Pour la première fois, des hackers russes et nord-coréens ont uni leurs forces pour frapper les grandes banques sud-coréennes. 2 téraoctets de données sensibles déjà exfiltrés… Et si votre banque était la prochaine cible d’une alliance que plus rien n’arrête ?

Imaginez-vous connecter à votre compte bancaire un matin et découvrir que tout est bloqué. Pas par une panne technique banale, mais parce qu’un ransomware a pris en otage des millions de clients… à des milliers de kilomètres de chez vous. C’est exactement ce qui vient de se produire en Corée du Sud, avec une particularité glaçante : derrière l’attaque se cachent des acteurs russes et nord-coréens qui, pour la première fois, ont officiellement collaboré.

Quand Moscou et Pyongyang s’allient dans le cyberespace

Le rapport mensuel de Bitdefender, publié fin octobre, a levé le voile sur une opération d’une ampleur inédite. Des groupes historiquement rivaux ou indifférents ont mis leurs compétences en commun pour viser un seul et même objectif : le secteur financier sud-coréen. Le bilan est lourd : environ 2 téraoctets de données sensibles ont été exfiltrés avant même que le ransomware Qilin ne verrouille les systèmes.

Cette quantité représente des millions de dossiers clients, des historiques de transactions, des informations stratégiques internes et, potentiellement, des données qui pourraient servir au blanchiment ou au financement d’activités illicites.

Comment tout a commencé : la faille du tiers de confiance

L’attaque n’est pas entrée par la grande porte. Elle a profité d’une méthode désormais classique mais toujours aussi efficace : la compromission d’un fournisseur tiers. Une seule entreprise, probablement un prestataire informatique ou un éditeur de logiciel utilisé par plusieurs banques, a suffi pour ouvrir la brèche.

Une fois à l’intérieur du réseau du fournisseur, les attaquants ont patiemment escaladé les privilèges, cartographié les connexions vers les établissements financiers et préparé le terrain. Plusieurs semaines, voire plusieurs mois de reconnaissance avant le grand soir.

Ce schéma rappelle douloureusement l’attaque SolarWinds de 2020, mais avec une différence majeure : ici, deux États aux agendas pourtant divergents ont coordonné leurs efforts.

Qilin, le ransomware qui monte en puissance

Le choix du ransomware n’est pas anodin. Qilin (parfois orthographié « Kylin » ou « Agenda » dans ses anciennes versions) est apparu en 2022 et s’est rapidement imposé comme l’un des plus sophistiqués du marché noir. Héritier direct de la nébuleuse Conti dissoute après l’invasion de l’Ukraine, il est aujourd’hui opéré par des russophones extrêmement professionnels.

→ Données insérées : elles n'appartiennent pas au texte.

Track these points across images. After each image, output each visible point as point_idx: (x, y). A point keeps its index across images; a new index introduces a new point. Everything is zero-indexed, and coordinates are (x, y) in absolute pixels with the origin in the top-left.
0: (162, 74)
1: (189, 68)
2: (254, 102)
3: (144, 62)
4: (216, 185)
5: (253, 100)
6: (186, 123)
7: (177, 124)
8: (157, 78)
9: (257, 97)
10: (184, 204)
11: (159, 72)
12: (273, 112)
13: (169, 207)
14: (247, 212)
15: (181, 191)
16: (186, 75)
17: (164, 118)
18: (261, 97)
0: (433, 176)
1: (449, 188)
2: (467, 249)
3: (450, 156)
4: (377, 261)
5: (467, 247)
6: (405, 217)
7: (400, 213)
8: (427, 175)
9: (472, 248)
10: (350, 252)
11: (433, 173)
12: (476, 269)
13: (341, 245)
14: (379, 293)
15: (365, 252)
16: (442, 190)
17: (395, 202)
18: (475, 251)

Ce qui le distingue ? Une vitesse d’exfiltration record, un chiffrement ultra-rapide et une capacité à désactiver presque toutes les solutions EDR classiques. Autrement dit : quand Qilin frappe, il est déjà trop tard.

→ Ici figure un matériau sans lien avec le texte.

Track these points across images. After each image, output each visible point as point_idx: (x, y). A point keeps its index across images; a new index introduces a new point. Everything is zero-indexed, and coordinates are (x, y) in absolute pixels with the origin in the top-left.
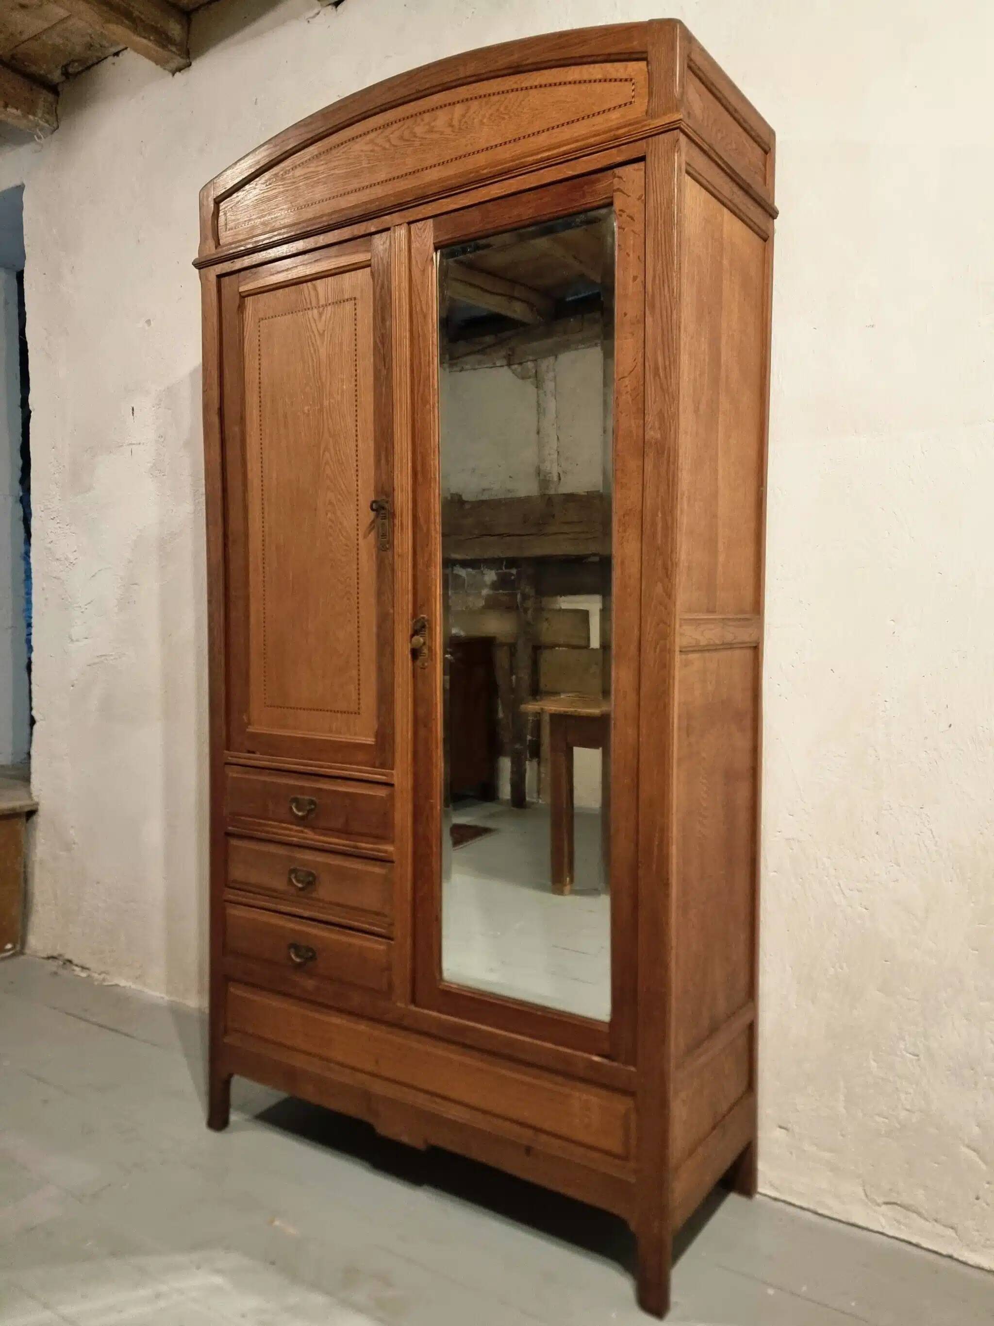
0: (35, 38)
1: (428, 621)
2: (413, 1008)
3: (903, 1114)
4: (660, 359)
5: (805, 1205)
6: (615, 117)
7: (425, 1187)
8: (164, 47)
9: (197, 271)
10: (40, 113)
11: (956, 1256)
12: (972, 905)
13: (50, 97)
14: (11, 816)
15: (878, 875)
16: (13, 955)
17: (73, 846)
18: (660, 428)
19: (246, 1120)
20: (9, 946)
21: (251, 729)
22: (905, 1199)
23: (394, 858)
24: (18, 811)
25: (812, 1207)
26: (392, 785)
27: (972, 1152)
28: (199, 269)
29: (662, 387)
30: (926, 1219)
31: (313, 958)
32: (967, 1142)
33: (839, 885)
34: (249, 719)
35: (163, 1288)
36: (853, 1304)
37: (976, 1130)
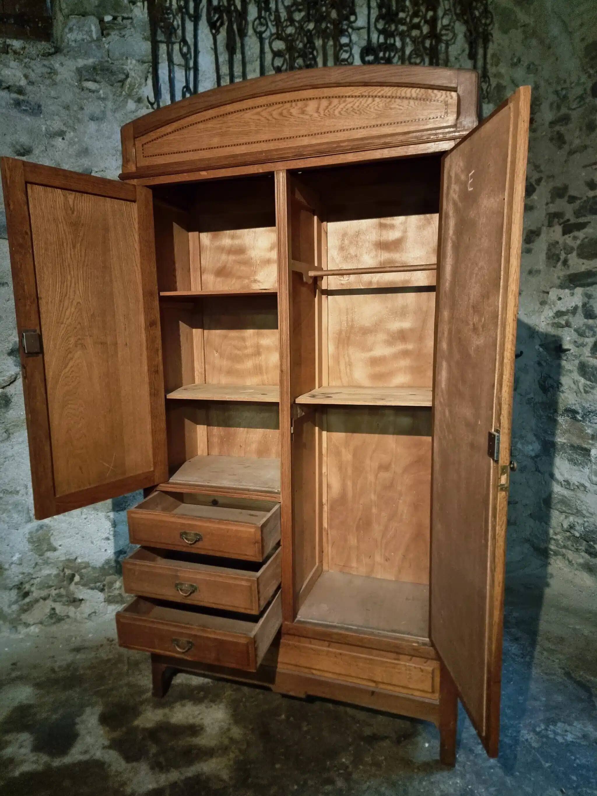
2: (295, 624)
26: (280, 503)
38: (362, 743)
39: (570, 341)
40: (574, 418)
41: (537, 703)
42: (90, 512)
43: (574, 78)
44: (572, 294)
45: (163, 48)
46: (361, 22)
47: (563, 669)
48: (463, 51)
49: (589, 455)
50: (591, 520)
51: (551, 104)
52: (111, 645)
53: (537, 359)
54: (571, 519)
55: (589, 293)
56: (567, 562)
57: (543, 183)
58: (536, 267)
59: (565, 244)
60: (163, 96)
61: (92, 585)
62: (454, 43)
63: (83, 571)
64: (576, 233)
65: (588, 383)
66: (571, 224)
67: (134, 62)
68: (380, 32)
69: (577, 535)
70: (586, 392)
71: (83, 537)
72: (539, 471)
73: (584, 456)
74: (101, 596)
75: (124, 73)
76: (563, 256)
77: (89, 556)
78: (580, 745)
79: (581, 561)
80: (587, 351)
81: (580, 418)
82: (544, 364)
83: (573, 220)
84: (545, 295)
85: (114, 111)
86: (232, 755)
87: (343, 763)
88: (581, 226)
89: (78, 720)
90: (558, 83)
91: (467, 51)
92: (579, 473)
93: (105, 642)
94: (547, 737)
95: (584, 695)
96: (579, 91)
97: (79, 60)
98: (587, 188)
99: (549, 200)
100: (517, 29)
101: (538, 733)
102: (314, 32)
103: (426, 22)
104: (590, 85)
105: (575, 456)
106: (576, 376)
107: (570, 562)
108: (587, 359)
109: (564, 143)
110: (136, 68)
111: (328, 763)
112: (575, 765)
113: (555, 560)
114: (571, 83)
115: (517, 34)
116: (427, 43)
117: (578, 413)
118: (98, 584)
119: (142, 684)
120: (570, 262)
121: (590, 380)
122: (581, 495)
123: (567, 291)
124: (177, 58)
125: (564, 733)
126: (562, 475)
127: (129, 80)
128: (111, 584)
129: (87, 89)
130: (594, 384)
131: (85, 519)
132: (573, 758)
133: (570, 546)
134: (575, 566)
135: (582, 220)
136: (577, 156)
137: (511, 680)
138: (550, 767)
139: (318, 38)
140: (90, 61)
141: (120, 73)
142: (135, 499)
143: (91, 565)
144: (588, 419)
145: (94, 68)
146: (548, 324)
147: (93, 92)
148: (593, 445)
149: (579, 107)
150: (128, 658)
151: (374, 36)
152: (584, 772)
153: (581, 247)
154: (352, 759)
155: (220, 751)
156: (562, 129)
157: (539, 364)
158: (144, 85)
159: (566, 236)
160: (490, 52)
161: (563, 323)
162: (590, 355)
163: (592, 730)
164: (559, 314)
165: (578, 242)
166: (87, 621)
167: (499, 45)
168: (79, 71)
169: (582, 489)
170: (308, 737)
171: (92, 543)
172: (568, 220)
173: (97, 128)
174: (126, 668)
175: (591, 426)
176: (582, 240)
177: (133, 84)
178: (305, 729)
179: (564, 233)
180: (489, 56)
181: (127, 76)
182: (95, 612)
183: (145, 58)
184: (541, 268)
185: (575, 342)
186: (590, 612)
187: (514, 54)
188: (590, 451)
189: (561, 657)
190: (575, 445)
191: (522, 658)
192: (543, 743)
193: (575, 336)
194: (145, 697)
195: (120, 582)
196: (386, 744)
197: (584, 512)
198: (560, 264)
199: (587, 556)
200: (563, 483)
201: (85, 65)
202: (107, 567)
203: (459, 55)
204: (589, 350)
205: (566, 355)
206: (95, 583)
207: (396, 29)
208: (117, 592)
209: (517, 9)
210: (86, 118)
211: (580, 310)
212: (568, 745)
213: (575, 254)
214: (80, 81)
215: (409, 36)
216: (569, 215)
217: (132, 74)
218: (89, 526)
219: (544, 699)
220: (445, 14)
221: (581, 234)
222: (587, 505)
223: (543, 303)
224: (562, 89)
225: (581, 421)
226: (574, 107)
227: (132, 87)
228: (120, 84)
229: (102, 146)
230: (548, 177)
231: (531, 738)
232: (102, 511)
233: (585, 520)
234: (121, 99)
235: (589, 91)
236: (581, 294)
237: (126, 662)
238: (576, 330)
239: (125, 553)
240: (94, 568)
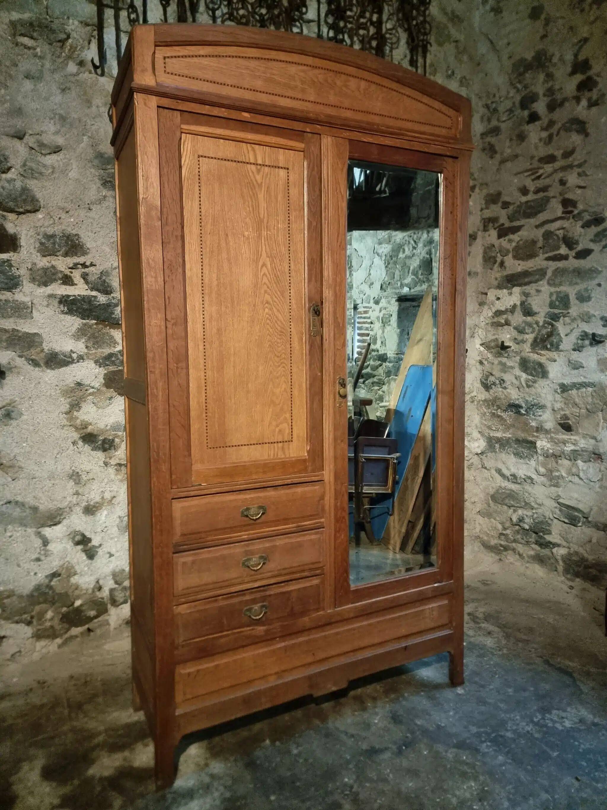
2: (337, 609)
6: (444, 132)
26: (324, 481)
38: (362, 758)
39: (510, 339)
40: (518, 413)
41: (527, 694)
42: (16, 529)
43: (503, 93)
44: (510, 294)
45: (109, 13)
46: (311, 14)
47: (542, 657)
48: (406, 56)
49: (535, 447)
50: (540, 511)
51: (482, 118)
52: (43, 688)
53: (479, 358)
54: (520, 512)
55: (527, 291)
56: (517, 556)
57: (477, 190)
58: (474, 270)
59: (501, 246)
60: (108, 62)
61: (16, 618)
62: (397, 48)
63: (5, 601)
64: (511, 236)
65: (530, 377)
66: (506, 228)
67: (76, 23)
68: (331, 27)
69: (527, 527)
70: (528, 386)
71: (7, 559)
72: (485, 468)
73: (529, 448)
74: (27, 631)
75: (65, 33)
76: (499, 259)
77: (14, 582)
78: (580, 730)
79: (532, 553)
80: (527, 347)
81: (524, 412)
82: (485, 363)
83: (507, 224)
84: (484, 296)
85: (53, 72)
86: (216, 794)
87: (346, 785)
88: (515, 230)
89: (13, 778)
90: (488, 97)
91: (408, 57)
92: (525, 466)
93: (35, 685)
94: (546, 726)
95: (567, 680)
96: (508, 104)
97: (14, 13)
98: (519, 194)
99: (484, 206)
100: (450, 43)
101: (536, 724)
102: (266, 17)
103: (372, 23)
104: (518, 98)
105: (521, 449)
106: (517, 371)
107: (520, 555)
108: (529, 354)
109: (496, 152)
110: (78, 29)
111: (330, 785)
112: (581, 750)
113: (506, 556)
114: (500, 98)
115: (450, 48)
116: (374, 43)
117: (521, 407)
118: (25, 616)
119: (91, 727)
120: (507, 264)
121: (531, 375)
122: (528, 487)
123: (505, 291)
124: (124, 25)
125: (560, 721)
126: (508, 469)
127: (70, 41)
128: (41, 615)
129: (22, 44)
130: (536, 378)
131: (10, 537)
132: (576, 743)
133: (520, 539)
134: (526, 559)
135: (516, 224)
136: (509, 164)
137: (496, 674)
138: (558, 756)
139: (270, 24)
140: (26, 16)
141: (61, 32)
142: (72, 511)
143: (16, 593)
144: (532, 413)
145: (31, 24)
146: (487, 324)
147: (29, 48)
148: (537, 437)
149: (508, 120)
150: (68, 700)
151: (325, 30)
152: (591, 756)
153: (516, 249)
154: (354, 777)
155: (201, 791)
156: (493, 140)
157: (481, 363)
158: (86, 48)
159: (502, 240)
160: (428, 62)
161: (503, 321)
162: (530, 350)
163: (586, 713)
164: (499, 313)
165: (514, 244)
166: (9, 663)
167: (435, 56)
168: (13, 24)
169: (529, 481)
170: (301, 761)
171: (19, 566)
172: (503, 224)
173: (33, 87)
174: (66, 712)
175: (535, 419)
176: (518, 242)
177: (75, 46)
178: (295, 752)
179: (500, 237)
180: (427, 64)
181: (68, 37)
182: (20, 652)
183: (89, 20)
184: (479, 271)
185: (515, 339)
186: (549, 602)
187: (448, 67)
188: (535, 443)
189: (535, 646)
190: (521, 439)
191: (500, 651)
192: (546, 733)
193: (515, 333)
194: (96, 741)
195: (53, 612)
196: (387, 755)
197: (533, 504)
198: (496, 265)
199: (537, 547)
200: (510, 477)
201: (20, 19)
202: (36, 594)
203: (402, 59)
204: (529, 345)
205: (507, 352)
206: (21, 615)
207: (345, 26)
208: (48, 624)
209: (450, 25)
210: (21, 76)
211: (518, 309)
212: (568, 731)
213: (510, 255)
214: (14, 35)
215: (357, 34)
216: (504, 220)
217: (74, 35)
218: (15, 545)
219: (532, 689)
220: (388, 19)
221: (516, 237)
222: (535, 496)
223: (482, 304)
224: (492, 103)
225: (524, 414)
226: (504, 119)
227: (73, 49)
228: (59, 44)
229: (39, 107)
230: (482, 184)
231: (532, 729)
232: (31, 527)
233: (534, 511)
234: (61, 60)
235: (517, 104)
236: (520, 294)
237: (66, 705)
238: (515, 328)
239: (59, 575)
240: (21, 597)
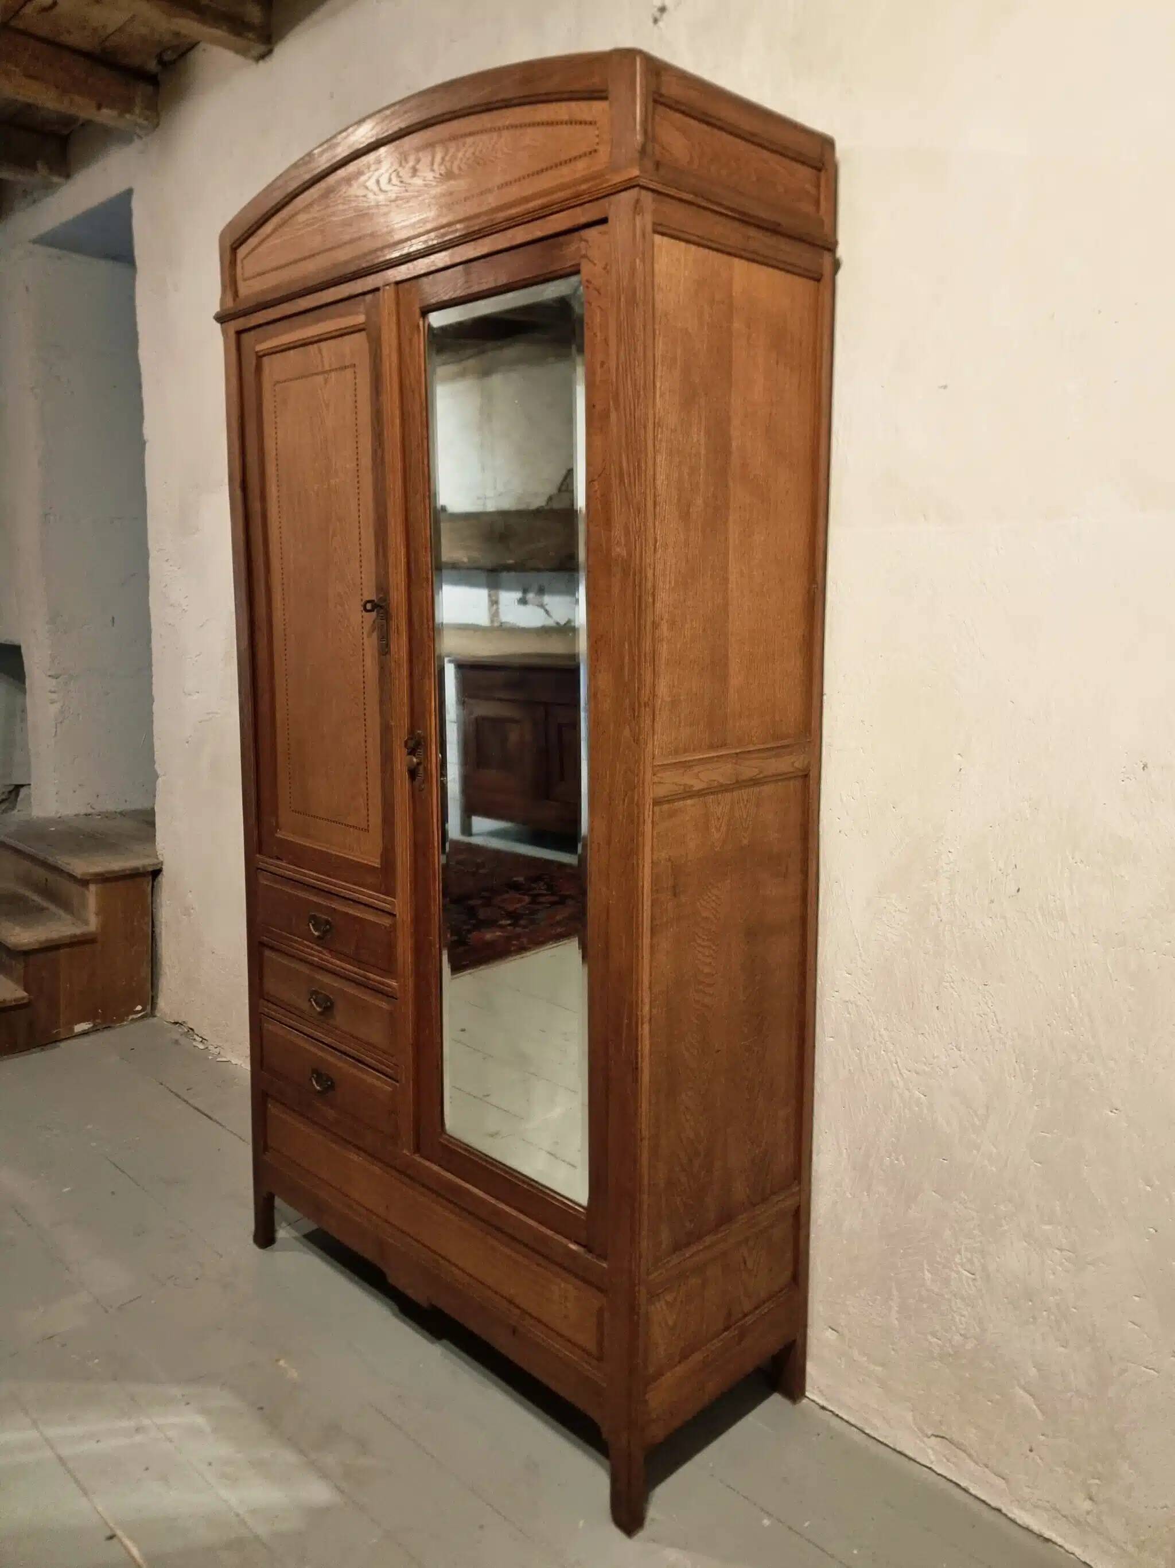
0: (120, 30)
1: (423, 737)
2: (417, 1158)
3: (957, 1338)
4: (625, 464)
5: (852, 1421)
6: (581, 168)
7: (445, 1341)
8: (239, 34)
9: (219, 325)
10: (137, 111)
11: (1004, 1510)
12: (1036, 1108)
13: (150, 89)
14: (135, 875)
15: (937, 1057)
16: (142, 1017)
17: (192, 911)
18: (625, 545)
19: (296, 1238)
20: (139, 1008)
21: (279, 835)
22: (956, 1437)
23: (398, 995)
24: (141, 870)
25: (859, 1425)
26: (395, 915)
27: (1028, 1396)
28: (222, 323)
29: (627, 499)
30: (977, 1463)
31: (332, 1087)
32: (1023, 1382)
33: (897, 1063)
34: (277, 822)
35: (146, 1422)
36: (855, 1552)
37: (1033, 1372)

« Nous avons observé une coopération tactique claire entre acteurs russophones et nord-coréens, chose jamais vue à cette échelle auparavant. »

Bulletins internes Bitdefender, octobre 2025

Pourquoi la Corée du Sud ? Une cible stratégique à plusieurs niveaux

Le choix du pays n’a rien d’aléatoire. Séoul représente le quatrième plus grand marché fintech d’Asie, avec un taux de digitalisation bancaire proche de 98 %. Les Sud-Coréens effectuent presque toutes leurs transactions sans cash, ce qui rend chaque fuite de données particulièrement destructrice.

Mais il y a plus. Depuis 2022, la Corée du Sud a durci ses sanctions contre la Russie et surtout contre la Corée du Nord, notamment sur les transferts de technologie et les avoirs gelés. Cette cyberattaque pourrait bien être une forme de représailles hybrides.

Enfin, le secteur bancaire sud-coréen reste une porte d’entrée rêvée pour qui veut blanchir des cryptomonnaies volées – une spécialité nord-coréenne bien documentée par l’ONU.

Les acteurs identifiés : qui sont-ils vraiment ?

Côté russe, les indices pointent vers d’anciens membres ou affiliés du défunt groupe Conti, recyclés sous de nouvelles bannières. Ces cybermercenaires, souvent tolérés voire encouragés par Moscou tant qu’ils n’attaquent pas de cibles russes, apportent la maîtrise technique du ransomware.

Côté nord-coréen, on retrouve très probablement des éléments du célèbre groupe Lazarus ou de ses ramifications (Andariel, Bluenoroff). Pyongyang apporte, lui, l’expérience inégalée du vol de cryptomonnaies et des campagnes de longue durée contre la Corée du Sud.

La complémentarité est évidente : les Russes apportent le ransomware, les Nord-Coréens l’accès initial et la connaissance fine des cibles coréennes. Un mariage de raison terrifiant.

Les conséquences déjà visibles… et celles à venir

À l’heure où ces lignes sont écrites, les banques touchées n’ont pas officiellement communiqué. Mais les signes ne trompent pas : interruptions de service prolongées, messages d’erreur inhabituels, reports de mises à jour critiques… Les clients commencent à s’inquiéter.

Pire : les données exfiltrées risquent d’apparaître sur le dark web dans les prochains jours ou semaines, avec des conséquences dramatiques pour la confiance dans le système bancaire sud-coréen.

Scénarios possibles dans les prochains mois :

  • Vente des données à des cybercriminels tiers
  • Utilisation pour des campagnes de phishing ultra-ciblées
  • Chantage direct auprès des clients VIP
  • Alimentation de réseaux de blanchiment en cryptomonnaies

Et l’Europe dans tout ça ?

Ce qui arrive en Corée du Sud aujourd’hui peut parfaitement arriver en Europe demain. La France, l’Allemagne ou le Royaume-Uni utilisent massivement des fournisseurs tiers pour leurs systèmes bancaires. Une seule faille chez l’un d’eux suffirait.

Plus inquiétant encore : la coopération russo-nord-coréenne ouvre la porte à d’autres alliances improbables. Iran ? Chine continentale ? Les scénarios cauchemardesques se multiplient.

Comment se protéger quand les États s’en mêlent ?

Face à des attaquants bénéficiant de ressources quasi-illimitées, les solutions classiques montrent leurs limites. Pourtant, quelques mesures peuvent encore faire la différence :

  • Ségrégation stricte des réseaux tiers
  • Authentification multifacteur même pour les prestataires
  • Surveillance comportementale avancée (UEBA)
  • Plans de crise testés régulièrement
  • Chiffrement des données au repos ET en transit

Mais soyons honnêtes : quand deux États décident de frapper ensemble, la question n’est plus seulement technique. Elle devient politique.

L’affaire sud-coréenne marque probablement un tournant. Nous venions à peine de nous habituer à l’idée de cybermercenaires russes opérant en toute impunité. Nous voici désormais confrontés à des alliances étatiques cybercriminelles coordonnées. Le game a changé. Et personne n’est prêt.